# [Extracted records]
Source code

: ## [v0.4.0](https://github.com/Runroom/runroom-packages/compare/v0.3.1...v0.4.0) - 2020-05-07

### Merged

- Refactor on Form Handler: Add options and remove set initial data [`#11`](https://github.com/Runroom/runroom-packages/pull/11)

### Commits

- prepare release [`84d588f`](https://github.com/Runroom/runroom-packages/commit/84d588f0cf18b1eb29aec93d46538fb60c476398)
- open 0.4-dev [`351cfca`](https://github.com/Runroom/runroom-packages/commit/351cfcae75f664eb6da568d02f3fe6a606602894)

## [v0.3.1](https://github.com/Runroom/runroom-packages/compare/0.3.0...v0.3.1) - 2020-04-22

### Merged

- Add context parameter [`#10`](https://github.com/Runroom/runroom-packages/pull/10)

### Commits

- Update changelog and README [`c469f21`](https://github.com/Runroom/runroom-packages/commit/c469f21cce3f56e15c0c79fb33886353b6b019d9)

# [The problem]
Write the records out again, character for character.

# [Exercise output]
Source code

: ## [v0.4.0](https://github.com/Runroom/runroom-packages/compare/v0.3.1...v0.4.0) - 2020-05-07

### Merged

- Refactor on Form Handler: Add options and remove set initial data [`#11`](https://github.com/Runroom/runroom-packages/pull/11)

### Commits

- prepare release [`84d588f`](https://github.com/Runroom/runroom-packages/commit/84d588f0cf18b1eb29aec93d46538fb60c476398)
- open 0.4-dev [`351cfca`](https://github.com/Runroom/runroom-packages/commit/351cfcae75f664eb6da568d02f3fe6a606602894)

## [v0.3.1](https://github.com/Runroom/runroom-packages/compare/0.3.0...v0.3.1) - 2020-04-22

### Merged

- Add context parameter [`#10`](https://github.com/Runroom/runroom-packages/pull/10)

### Commits

- Update changelog and README [`c469f21`](https://github.com/Runroom/runroom-packages/commit/c469f21cce3f56e15c0c79fb33886353b6b019d9)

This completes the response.